Senior lecturer Nor Azlinda Mohamed Sabli from UiTM's School of Construction and Quantity Surveying, College of Built Environment (CBE) was another who held up Amcorp Mall as an example of an older mall that has retained relevance.

She stressed the importance of showcasing local products and community initiatives, such as car boot sales, to foster community engagement and support local businesses.

“My approach to mixed-use developments isn’t just about combining residential and commercial spaces; it’s about ensuring these developments are supported by efficient transportation systems, such as transit-oriented development (TOD) and transit adjacent development (TAD).

“Equally important is our commitment to sustainable and eco-friendly designs, where green buildings, energy efficiency, and walkable surroundings are key to creating a liveable environment. Additionally, digital integration in retail is crucial, but we must balance online shopping and in-store pickups with the needs of elderly shoppers who may not be familiar with digital apps,” she said.

A general view of the Malaysia Grand Bazaar mall in Kuala Lumpur on June 26, 2024. —Photo by Raymond Manuel
A general view of the Malaysia Grand Bazaar mall in Kuala Lumpur on June 26, 2024. —Photo by Raymond Manuel

According to the National Property Information Centre (NAPIC), there is an incredibly diverse retail landscape in the Klang Valley, with 155 shopping complexes in Selangor and 113 in Kuala Lumpur as of the first quarter of 2024. As a single state, Johor leads with 156 shopping centres.

Of the 155 shopping complexes in Selangor, 89 are shopping centres, 16 are arcades, and 50 are hypermarkets. In Kuala Lumpur, 76 are shopping centres, 30 are arcades, and seven are hypermarkets. Johor has 69 shopping centres, 39 arcades, and 48 hypermarkets.

This translates to 3.44 million square metres of retail space in Kuala Lumpur and 3.95 million in Selangor. In Kuala Lumpur, data shows that only 2.9 million square metres are occupied, leaving a substantial 528.7 million square metres unoccupied, resulting in an 84.6 per cent occupancy rate as of Q1 2024.

In Selangor, the occupancy rate stands at 80.8 per cent, with 759.8 million square metres of available retail space. Johor, too, faces an oversupply, with 2.455 million square metres available and only 1.74 million square metres occupied, resulting in a 70.9 per cent occupancy rate.

Muhammad Najib said the data showed an uneven distribution in demand that highlighted the importance of location, with areas such as Bangsar and Bukit Bintang being highly sought after while others such as Damansara and Pudu being renters’ choice.

“The overall market in Kuala Lumpur shows diversity, with pockets of high performance and areas needing further development to achieve higher occupancy,” he said, referring to the NAPIC data.

According to Professor Nuarrual Hilal Md Dahlan from the University Utara Malaysia’s (UUM) College of Law, Government and International Studies, Malaysia must ultimately consider the effects of building ever more shopping malls, not just on older ones but to the country overall.

While the continued development indicated investors’ confidence in the Malaysian economy, he said an extreme oversupply in property development would the detrimental to both investors and the country.

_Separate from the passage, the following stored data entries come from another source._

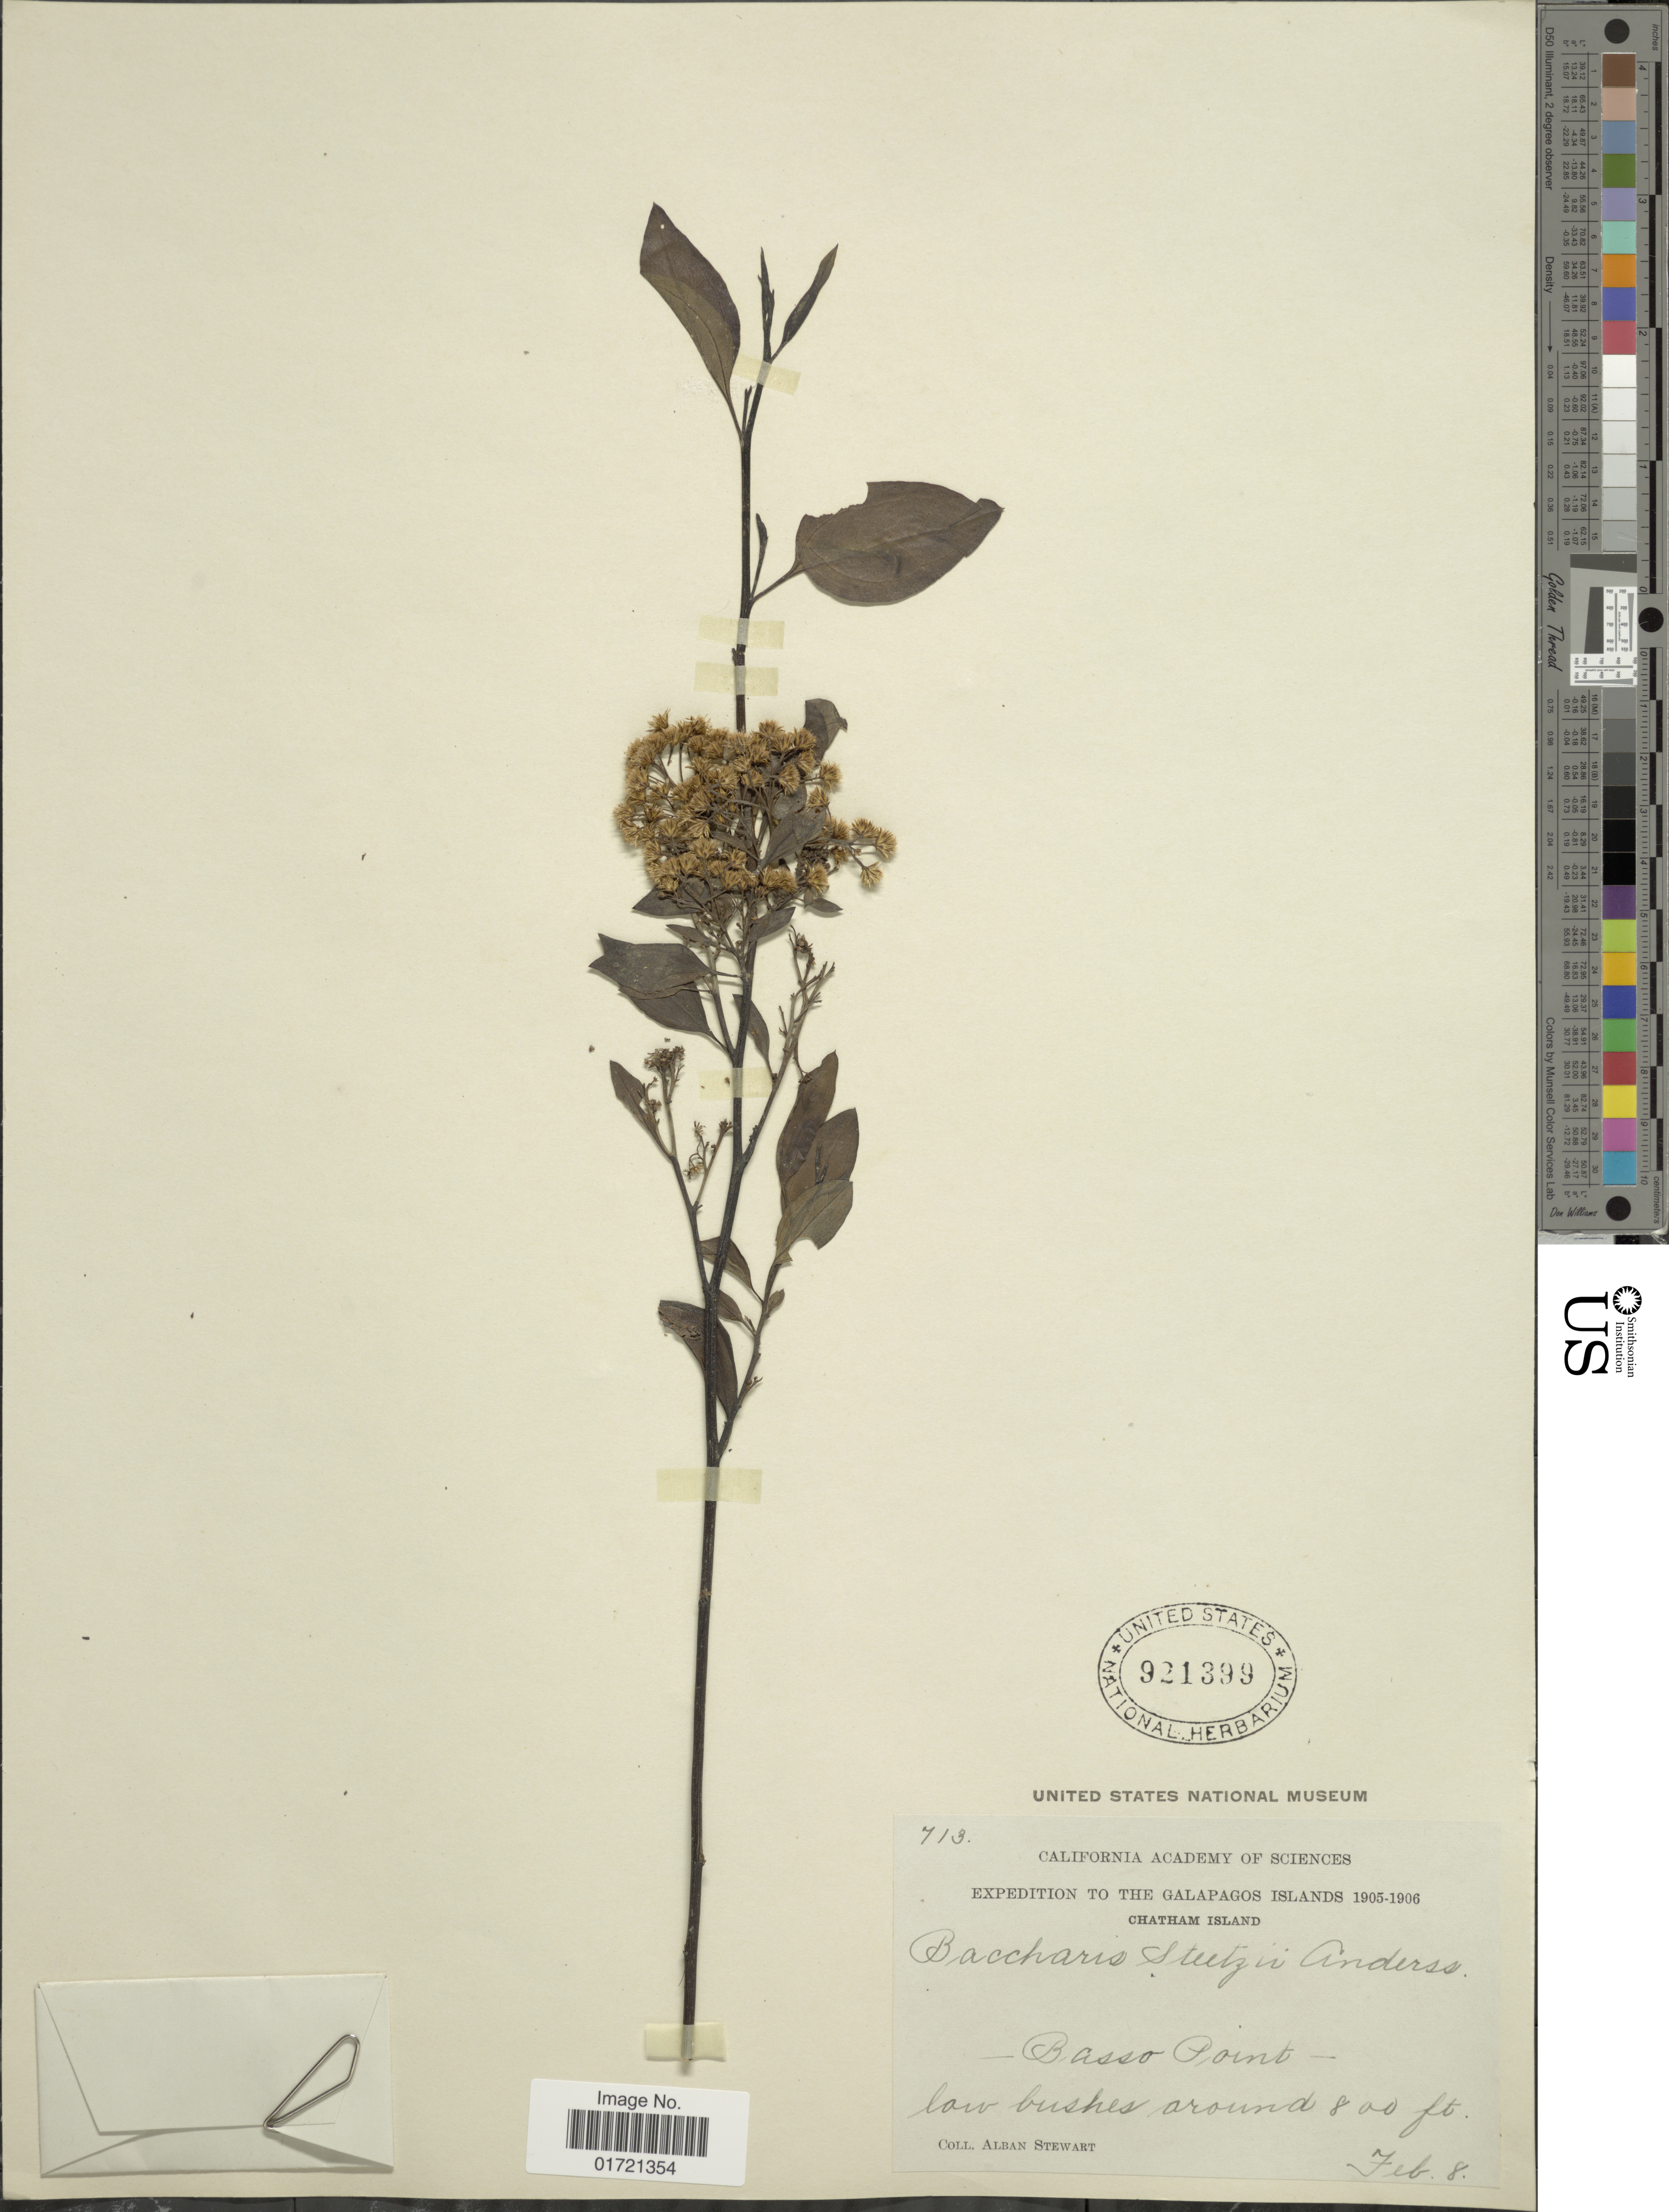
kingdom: Plantae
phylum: Tracheophyta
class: Magnoliopsida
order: Asterales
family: Asteraceae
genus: Baccharis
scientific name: Baccharis steetzii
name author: Andersson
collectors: A. Stewart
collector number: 713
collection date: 1905-02-08/1906-02-08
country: Ecuador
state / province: Colón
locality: Galapagos Islands. Chatham Island. Basso Point.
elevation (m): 244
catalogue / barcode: US 921399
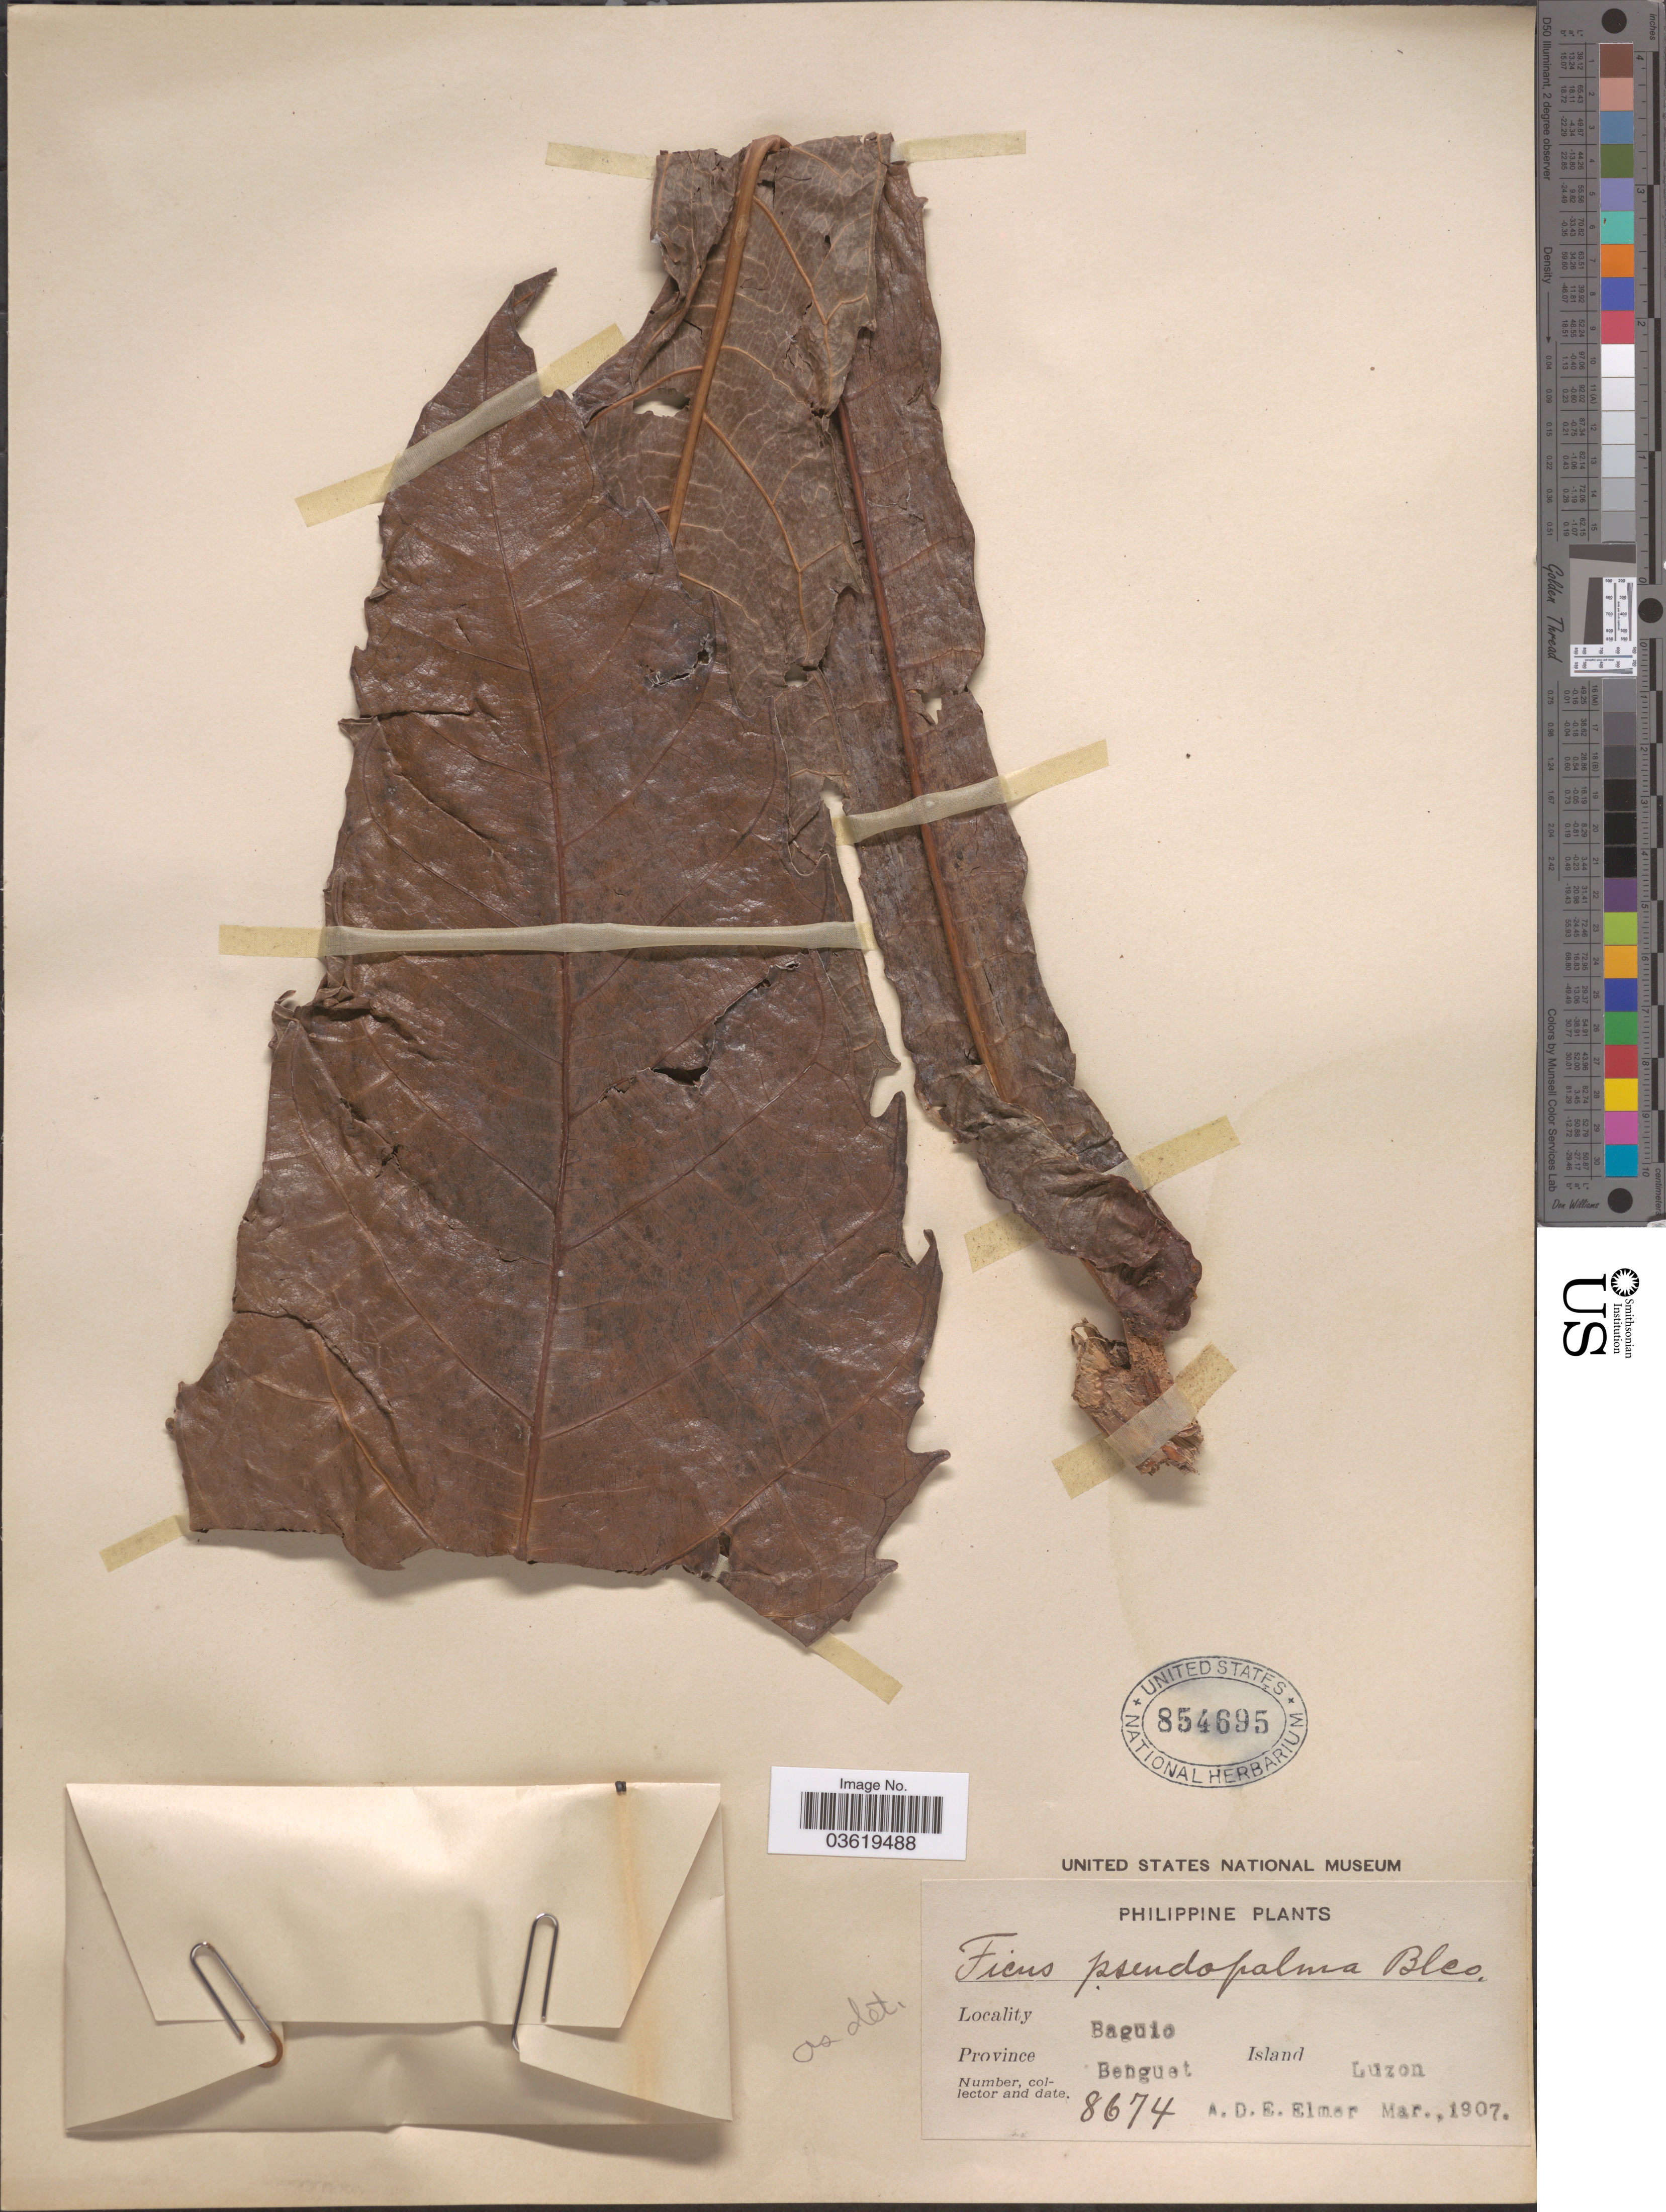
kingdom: Plantae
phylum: Tracheophyta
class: Magnoliopsida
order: Rosales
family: Moraceae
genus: Ficus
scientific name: Ficus pseudopalma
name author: Blanco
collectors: A. D. E. Elmer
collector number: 8674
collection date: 1907-03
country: Philippines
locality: Baguio. Province Benguet. Island Luzon.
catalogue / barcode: US 854695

He said the property glut is driven by both domestic and foreign investors eager to invest in Malaysian property development and profit from its “sell-then-build” system, which increasingly requires accurate demand forecasting to be made prior to authorities’ approval for construction.

“Decisions should be informed by economic conditions and demographic trends, with regular surveys to track these factors. Existing malls should offer competitive leases and adapt their amenities and activities to current public preferences based on regular feedback.

“This approach will help maintain mall viability, attract visitors, and boost sales. Ignoring public trends could result in reduced foot traffic and decreased business success,” he said.